Saturday, March 15, 2014

"art resides in the quality of doing, process is not magic" --charles eames

I’ve been working like a motherfucker lately. Or perhaps like a no-one-fucker because when you work a lot, there’s less time for fucking. When things were slow and same-old-same-old sometimes at P&W, I occasionally envied people with “real” jobs—I had a kind of Mad Men image of striding into an office, rolling up my shirtsleeves and clacking away at a keyboard as part of some larger mission. Work is so American and noble.

Let's get to work here at this beautifully designed modern coffee table.
Work is such a human-sized, fortunate, un-existential problem to have. It’s not an exclusively first-world problem, but at its best it can be kind of adorable.

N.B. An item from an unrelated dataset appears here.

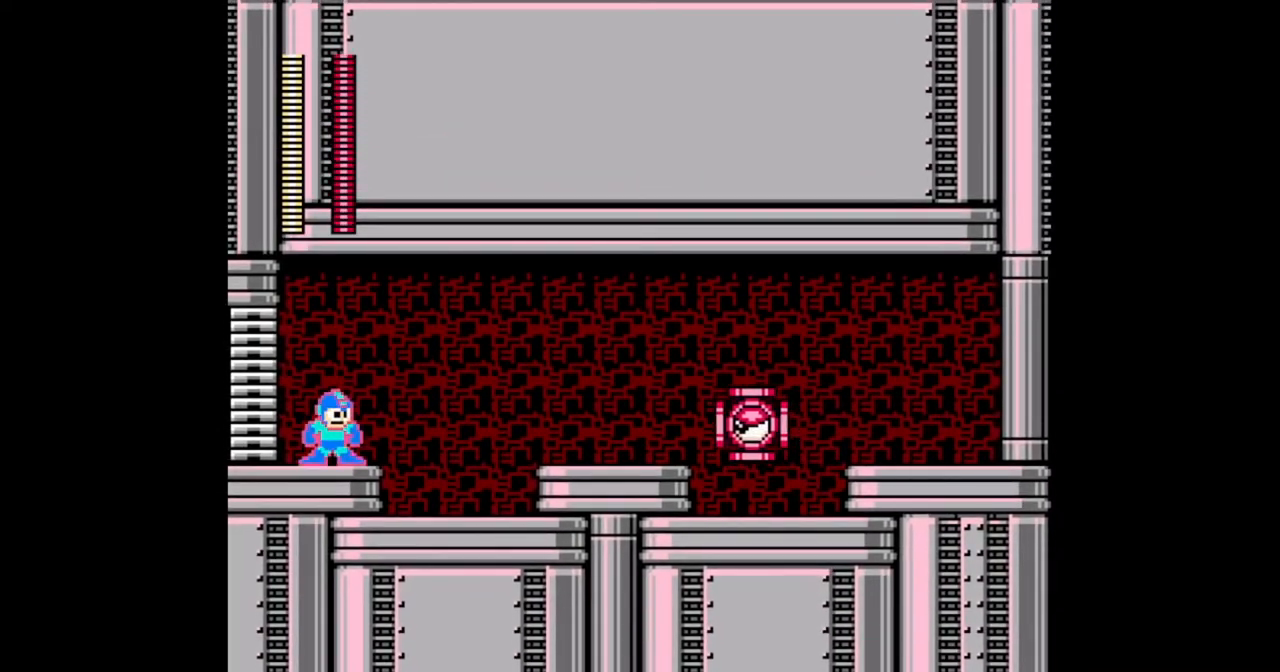
{"dt_ms": 500, "buttons": ["A", "DPAD_LEFT"]}
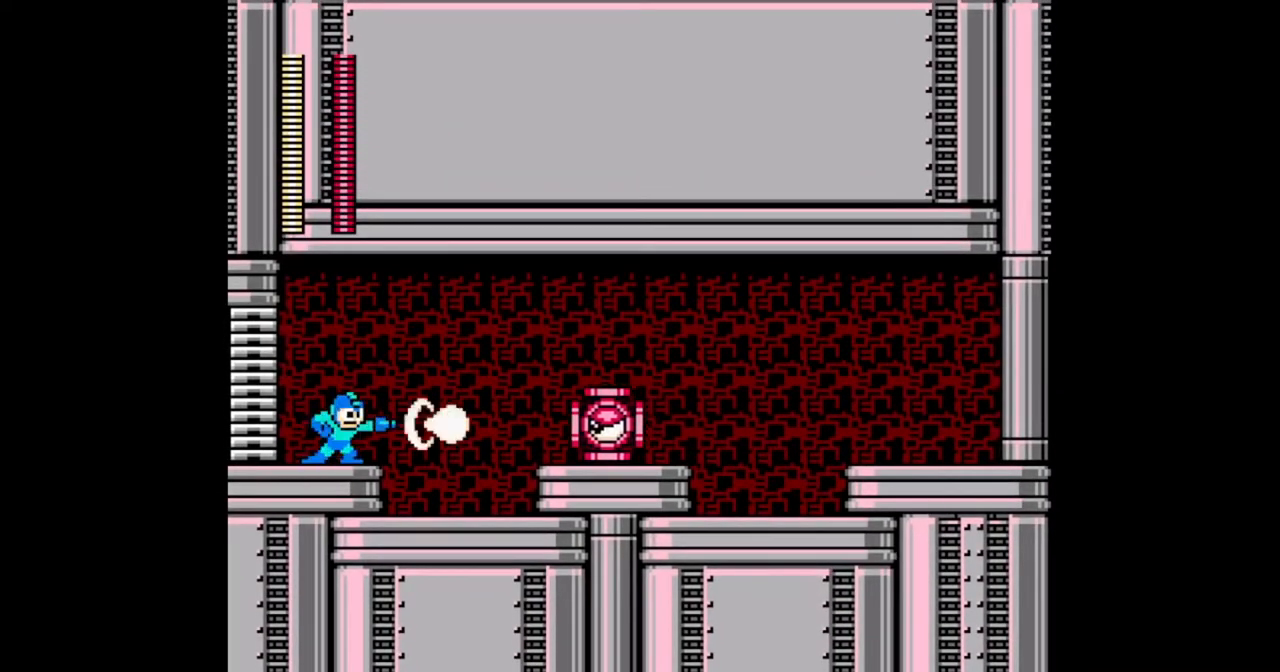
{"dt_ms": 500, "buttons": ["DPAD_RIGHT"], "events": [[433, "DPAD_LEFT", "up"], [433, "DPAD_RIGHT", "down"], [500, "A", "up"]]}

And now that work is so very much in front of me, the problem of too much work feels bourgeois and un-artistic and banal and a silly thing to stress about because I have my health (at least I think, knockonwood), and I’m mildly embarrassed and ashamed that I’m letting work stress get to me. But how could anything you do ten hours a day not get to you? I don’t know why I should be ashamed of the fact that life doesn’t just pass over me like lukewarm water. It’s good to be engaged and affected.

But after a day in which I declared to Lauren, “I’m trying not to overuse the phrase, ‘crazy day’ because I think it might apply to every day,” I left the office anxious that I might never write again, or never even think a thought that was not about a grant deadline.

I drove to Art Center’s Hillside campus, tucked away in the part of Pasadena where there are deer and mountain lions, to attend a talk about Ray Eames with AK. We were celebrating our eighth anniversary at her place of work, which tells you a lot about the eighth year of our relationship—wonderful and deep and fortunate and hardworking and multitasking and breathless. The talk didn’t actually have that much to do with Ray Eames, so we ducked out early.

Someone must be working on Charles and Ray: The Musical, right?
But after seeing a couple of contemporary artists talk about their work, I said to AK, “I just felt like, ‘Oh, art. I miss you. Will I ever write again?’”

She said, gently, “It’s always personal, isn’t it?”

Later I said, “I’m going to ask an ironic question, which is: Am I that person who always makes it about them?”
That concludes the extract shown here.